Two hundred years ago on 5 May 1818, Karl Marx was born in the German town of Trier on the banks of the river Moselle. Serendipitously, at the start of this bicentennial year, I found myself invited to a wedding in what used to be called Karl-Marx-Stadt, since renamed Chemnitz, in the former East Germany. Communism may have formally collapsed with the downfall of the Soviet Union, yet it has not been extinguished.
The world’s most populous state and rising superpower, China, is officially communist, albeit nominally. And socialist ideas remain prevalent throughout the world. The resurgence of socialism could be seen in the Chavismo new left wave of Latin American politics (admittedly now in the process of being rolled back). In the US, self-proclaimed socialist senator Bernie Sanders could well have been as unlikely an occupant of the Oval office as Donald Trump – if the Democratic National Committee had not conspired against him.

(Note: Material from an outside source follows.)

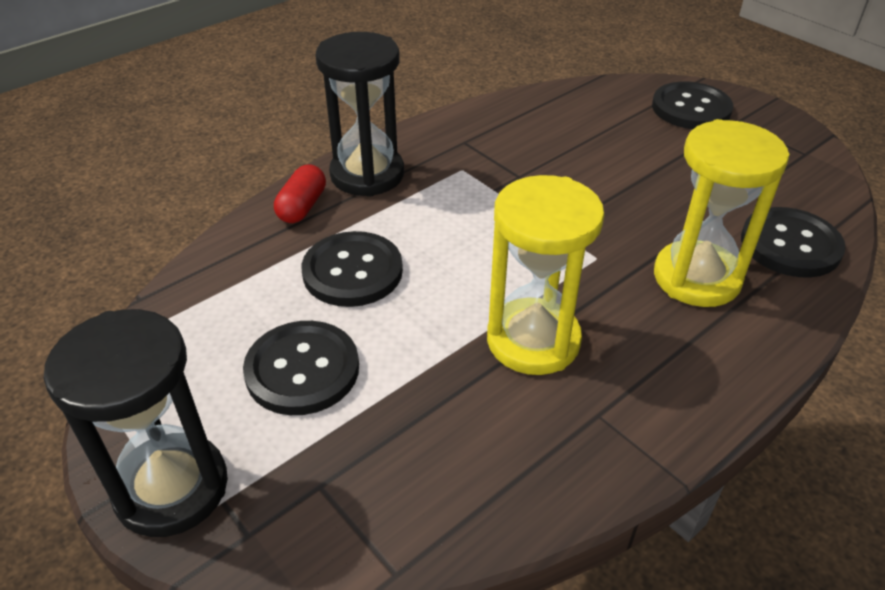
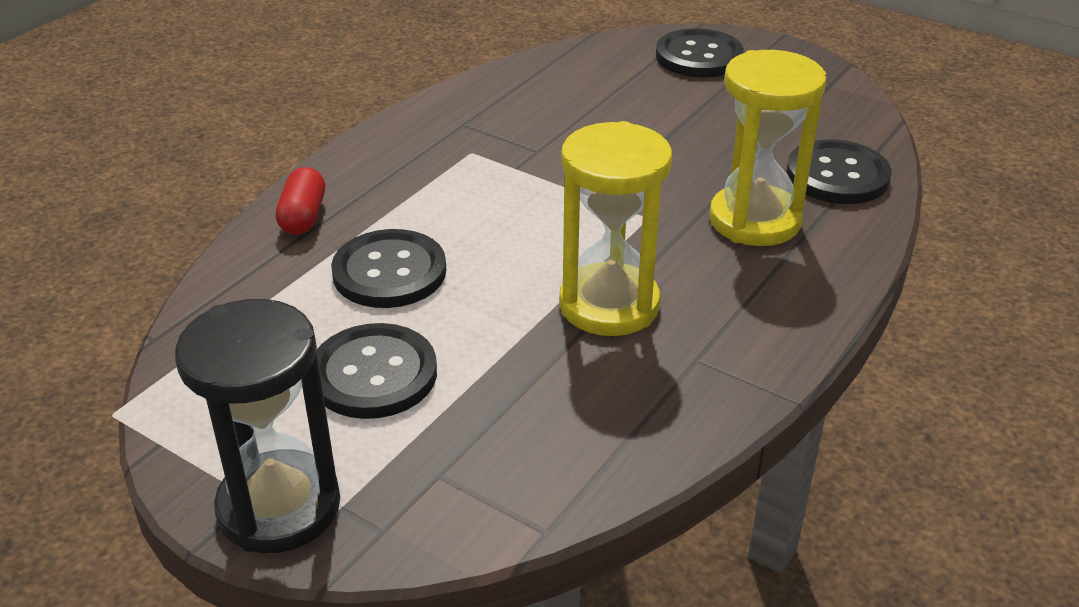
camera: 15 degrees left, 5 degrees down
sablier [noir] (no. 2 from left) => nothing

In the UK, unapologetic socialist Jeremy Corbyn swept to the leadership of Her Majesty’s opposition, appointed Trotskyist John McDonnell as shadow chancellor (McDonnell recently told the Financial Times that their aims for Britain are socialist), pronounced socialism as no longer a dirty word to a delirious conference, before garnering 40 per cent of the vote in the general election. In France, Jean Luc Mélenchon performed respectably in the first round of the French elections, commanding nearly 20 per cent of the vote. In Greece, the left-wing Syriza government remains in power – even though its manifesto has been crushed by international finance capital. Its former finance minister and firebrand Yanis Varoufakis describes himself as a lapsed Marxist. His recent essay penned in The Guardian cites Marx’s analysis as both the key to understanding our present predicament and the way out of it.